Das liegt vor allem am Anspruch der Drehbuchautorin Nancy Oliver. Sie stellte sich nämlich die Frage, wie es aussehen würde, wenn Menschen mit einer psychischen Krankheit nicht verlacht, ausgegrenzt oder regelrecht angefeindet werden, sondern wenn ihnen mit Liebe und viel Verständnis begegnet würde. Und genau das ist der Kern von »Lars and the Real Girl«: Mitgefühl.
Mitgefühl braucht Lars auch, denn er hat mit viel zu kämpfen. Nicht nur mit Schuldgefühlen, sondern zudem mit Anzeichen einer schizoiden Persönlichkeitsstörung (Personen mit dieser Diagnose sind nicht schizophren, sondern sind vor allem distanziert, pflegen wenige emotionale Beziehungen und haben oftmals eine ausgeprägte Fantasiewelt). Doch Lars‘ größtes Problem und Hindernis im Leben ist sein Unvermögen, sich von einem kindlichen Charakter zu einem Erwachsenen weiterzuentwickeln. Hier setzt der Film schlauerweise Bianca ein, um diesen Abnabelungsprozess so bildhaft wie möglich darzustellen.

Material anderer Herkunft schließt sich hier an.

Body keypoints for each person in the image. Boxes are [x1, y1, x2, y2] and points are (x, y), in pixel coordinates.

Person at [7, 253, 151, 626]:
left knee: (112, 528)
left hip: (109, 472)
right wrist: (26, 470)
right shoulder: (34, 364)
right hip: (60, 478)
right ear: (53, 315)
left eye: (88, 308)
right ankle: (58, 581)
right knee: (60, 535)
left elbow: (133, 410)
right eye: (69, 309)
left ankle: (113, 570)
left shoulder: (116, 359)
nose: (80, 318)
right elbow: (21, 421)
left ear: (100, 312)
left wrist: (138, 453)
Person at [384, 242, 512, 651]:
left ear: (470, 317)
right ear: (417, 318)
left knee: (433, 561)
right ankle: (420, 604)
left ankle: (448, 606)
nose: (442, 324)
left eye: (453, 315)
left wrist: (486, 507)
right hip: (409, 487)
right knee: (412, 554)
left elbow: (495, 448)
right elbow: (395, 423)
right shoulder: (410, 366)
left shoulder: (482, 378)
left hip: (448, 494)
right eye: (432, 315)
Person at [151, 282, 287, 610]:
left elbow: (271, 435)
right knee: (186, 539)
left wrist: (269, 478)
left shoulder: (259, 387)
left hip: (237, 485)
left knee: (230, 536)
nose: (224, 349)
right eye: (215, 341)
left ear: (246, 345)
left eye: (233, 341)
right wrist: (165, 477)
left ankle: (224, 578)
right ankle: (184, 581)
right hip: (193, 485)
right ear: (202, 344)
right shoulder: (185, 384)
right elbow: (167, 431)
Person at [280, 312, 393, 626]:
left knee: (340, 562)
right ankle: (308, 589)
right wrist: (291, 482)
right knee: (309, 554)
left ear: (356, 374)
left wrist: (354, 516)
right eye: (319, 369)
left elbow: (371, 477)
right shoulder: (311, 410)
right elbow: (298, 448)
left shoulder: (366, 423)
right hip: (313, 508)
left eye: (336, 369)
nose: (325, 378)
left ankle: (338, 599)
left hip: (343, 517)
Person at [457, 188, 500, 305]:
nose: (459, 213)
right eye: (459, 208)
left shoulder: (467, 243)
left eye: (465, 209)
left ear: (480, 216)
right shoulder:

Der Psychologe Donald Winnicott betrachtet die Kuscheltiere und Decken von Babys und Kleinkindern als sogenannte Übergangsobjekte. Ihre Aufgabe ist es, dem Kind Trost zu spenden, wenn es anfängt zu verstehen, dass Menschen – und damit auch die Mutter – eigene Subjekte sind. Das bedeutet im Umkehrschluss, dass es realisieren muss, dass die Mutter-Kind-Einheit nicht für immer bestehen wird. In dieser Entwicklungsphase ist der Teddy ein Ersatz für die zunehmende Abwesenheit der Mutter. Zudem ist dieses Objekt, welches oftmals vom Kind mit den Eigenschaften einer echten Person versehen wird, auch dessen erster eigener Besitz. Doch mit zunehmendem Alter wird das Übergangsobjekt als wortwörtliche »safety blanket« immer weniger und schließlich gar nicht mehr benötigt. Doch Lars konnte wegen des Todes seiner Mutter bei der Geburt diesen Prozess – das Loslassen von der gehäkelten Decke und damit metaphorisch von ihrer Person – nie abschließen. Mit Karins Schwangerschaft verschlimmerte sich Lars‘ Trennungsangst, weshalb er Bianca als eine greifbare Manifestation seiner Sehnsucht nach einer emotionalen Bindung zu sich holt und sie mit mütterlich-fürsorglichen Charakterzügen ausstattet. Doch Lars muss erwachsen werden und sich seinen Ängsten stellen. Indem er mit Bianca streitet, spielt er unterbewusst die allmähliche Trennung von Mutter und Kind, beziehungsweise die Subjektwerdung, nach. Das ist auch unbedingt notwendig, damit Lars von seinem infantilen Zustand zu dem Mindset eines Erwachsenen durchbrechen und endlich eine Beziehung mit einem autonomen Subjekt, in diesem Fall Margo, eingehen kann.
Im Grunde durchläuft unser Protagonist in »Lars and the Real Girl« eine normale, menschliche Entwicklung. Nur leider tut er das viel zu spät und mit einer leblosen Latexpuppe. Dennoch scheint es, als ob seine Mitmenschen das verstehen würden und Lars deshalb so behandeln, wie man* auch ein Kind behandeln würde, welches gerade diesen großen Schritt macht: Mit viel Liebe.